◆ Given text ◆
———

# BUMPER BOY WEB SITE QUESTION



## Ron Wilson (Apr 29, 2004)

I just got off the BB web site and have a question. I heard they sell a bird laucncher, but didn't see it on the site. Also, looking for prices of some of their products, but didn't see them either. Am I looking in the wrong place, or am I missing something?

Thanks in advance.


----------



## Andy Carlson (Jan 3, 2003)

Ron - Go to their product link and by the picture of each item it say "info" click on that and along with a product description it also tells the price.

They make a bird basket to launch birds but I didn't see that on their website - don't know what's up with that. Your best bet would be to give them a call or email for more info. 

Hope that's some help!  

Andy


----------



## Ron Wilson (Apr 29, 2004)

———

Stored records:

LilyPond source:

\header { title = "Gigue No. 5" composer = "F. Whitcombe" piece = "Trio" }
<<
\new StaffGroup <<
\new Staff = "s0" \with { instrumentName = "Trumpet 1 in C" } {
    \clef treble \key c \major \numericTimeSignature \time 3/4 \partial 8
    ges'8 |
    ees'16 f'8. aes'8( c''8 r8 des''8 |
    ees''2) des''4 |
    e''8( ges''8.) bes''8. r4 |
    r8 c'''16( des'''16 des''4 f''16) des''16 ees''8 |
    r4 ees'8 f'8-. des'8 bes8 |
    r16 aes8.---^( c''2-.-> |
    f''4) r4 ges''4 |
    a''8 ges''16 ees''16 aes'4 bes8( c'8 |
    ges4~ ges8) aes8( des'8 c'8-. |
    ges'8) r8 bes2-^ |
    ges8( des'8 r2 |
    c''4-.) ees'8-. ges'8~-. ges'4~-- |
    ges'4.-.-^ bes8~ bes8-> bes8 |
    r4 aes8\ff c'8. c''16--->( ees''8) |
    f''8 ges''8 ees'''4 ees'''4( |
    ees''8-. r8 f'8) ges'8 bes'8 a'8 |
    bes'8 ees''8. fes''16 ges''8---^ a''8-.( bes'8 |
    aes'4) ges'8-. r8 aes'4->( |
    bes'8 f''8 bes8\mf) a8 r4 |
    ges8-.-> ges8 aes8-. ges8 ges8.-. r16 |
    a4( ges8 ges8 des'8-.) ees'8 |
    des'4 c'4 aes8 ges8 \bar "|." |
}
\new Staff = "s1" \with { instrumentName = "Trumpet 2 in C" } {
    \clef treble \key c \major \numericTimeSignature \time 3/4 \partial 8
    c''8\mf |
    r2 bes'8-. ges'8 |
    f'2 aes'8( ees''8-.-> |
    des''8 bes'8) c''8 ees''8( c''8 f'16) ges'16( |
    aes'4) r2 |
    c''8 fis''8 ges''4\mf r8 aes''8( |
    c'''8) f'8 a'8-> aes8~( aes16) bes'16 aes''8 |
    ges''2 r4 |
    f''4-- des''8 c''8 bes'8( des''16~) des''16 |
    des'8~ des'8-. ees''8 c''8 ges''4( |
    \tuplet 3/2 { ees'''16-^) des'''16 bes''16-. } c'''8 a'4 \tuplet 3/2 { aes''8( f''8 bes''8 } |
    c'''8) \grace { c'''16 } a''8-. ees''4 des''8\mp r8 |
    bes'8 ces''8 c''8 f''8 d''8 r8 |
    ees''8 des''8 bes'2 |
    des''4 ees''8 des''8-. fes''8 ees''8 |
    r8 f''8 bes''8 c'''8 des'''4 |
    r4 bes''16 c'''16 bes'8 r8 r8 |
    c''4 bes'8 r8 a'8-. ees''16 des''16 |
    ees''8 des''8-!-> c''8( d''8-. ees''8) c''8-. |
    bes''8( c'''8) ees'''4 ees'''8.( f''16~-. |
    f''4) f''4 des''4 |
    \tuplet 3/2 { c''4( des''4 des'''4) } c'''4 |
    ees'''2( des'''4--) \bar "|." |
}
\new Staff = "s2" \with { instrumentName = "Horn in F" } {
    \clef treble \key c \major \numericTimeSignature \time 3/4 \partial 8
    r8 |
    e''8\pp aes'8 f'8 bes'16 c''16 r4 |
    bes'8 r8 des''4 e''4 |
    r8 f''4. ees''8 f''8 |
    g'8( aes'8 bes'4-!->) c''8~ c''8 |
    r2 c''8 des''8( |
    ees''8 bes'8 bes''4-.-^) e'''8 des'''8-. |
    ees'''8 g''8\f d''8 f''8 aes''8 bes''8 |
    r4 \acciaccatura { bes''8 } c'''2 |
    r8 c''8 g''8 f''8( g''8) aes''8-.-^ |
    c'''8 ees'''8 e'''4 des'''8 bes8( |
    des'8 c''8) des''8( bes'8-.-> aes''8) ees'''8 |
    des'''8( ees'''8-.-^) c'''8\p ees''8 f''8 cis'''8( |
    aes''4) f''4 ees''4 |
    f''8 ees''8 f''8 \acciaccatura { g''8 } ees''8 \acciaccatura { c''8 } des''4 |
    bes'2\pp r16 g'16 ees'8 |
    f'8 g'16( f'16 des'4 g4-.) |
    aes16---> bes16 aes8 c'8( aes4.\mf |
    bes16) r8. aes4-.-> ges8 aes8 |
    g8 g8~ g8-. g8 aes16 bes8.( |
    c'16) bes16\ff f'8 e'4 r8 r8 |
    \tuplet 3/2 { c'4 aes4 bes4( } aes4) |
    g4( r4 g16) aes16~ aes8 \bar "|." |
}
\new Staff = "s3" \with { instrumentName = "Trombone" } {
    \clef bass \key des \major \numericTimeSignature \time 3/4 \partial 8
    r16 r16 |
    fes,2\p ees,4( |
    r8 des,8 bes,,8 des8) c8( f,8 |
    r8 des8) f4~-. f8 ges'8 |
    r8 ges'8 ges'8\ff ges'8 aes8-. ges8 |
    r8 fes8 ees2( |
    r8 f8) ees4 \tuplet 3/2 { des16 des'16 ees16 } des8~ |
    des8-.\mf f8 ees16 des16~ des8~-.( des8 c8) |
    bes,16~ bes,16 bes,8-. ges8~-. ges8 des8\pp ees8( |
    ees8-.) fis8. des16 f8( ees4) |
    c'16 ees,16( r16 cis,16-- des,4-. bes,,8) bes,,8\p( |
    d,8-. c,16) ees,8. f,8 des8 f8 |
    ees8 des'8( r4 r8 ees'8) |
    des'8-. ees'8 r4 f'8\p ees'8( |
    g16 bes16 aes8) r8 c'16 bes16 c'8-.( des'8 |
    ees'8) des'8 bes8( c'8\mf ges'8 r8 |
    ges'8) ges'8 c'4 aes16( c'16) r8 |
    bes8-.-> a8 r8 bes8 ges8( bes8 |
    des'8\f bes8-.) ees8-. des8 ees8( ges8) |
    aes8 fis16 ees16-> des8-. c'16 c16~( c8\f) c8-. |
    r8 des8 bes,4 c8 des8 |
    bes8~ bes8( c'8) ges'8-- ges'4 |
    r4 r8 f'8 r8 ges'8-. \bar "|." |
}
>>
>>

———

◆ Aim 1 ◆
State how many lines of the rows contain the string "acciaccatura". Reply with the number only.
◆ Aim 2 ◆
Extend the Bumper Boy forum thread, picking up right after its final line.
The Bumper Boy forum thread and the rows are unrelated material.

◆ Final result 1 ◆
2

◆ Final result 2 ◆
Andy,
Thanks for your e-mail. I should have qualified my question about the pricing. I see the pricing on the launchers, but I don't on some of the accessories (i.e carrying case, the field kaddy, etc..). 

Appreciate your help.

Ron


----------



## lablover (Dec 17, 2003)

They have a "bird basket" that you can use to launch pigeons or small ducks, provided you use a red load with the ducks. This is not shown on the BB website. It costs 68.00.

A field caddy is 179.00, 2 shooter carrying case is 30.00 and a 4 shooter carrying case is 90.00. Either makes a great overnight traveling bag.


----------



## Ron Wilson (Apr 29, 2004)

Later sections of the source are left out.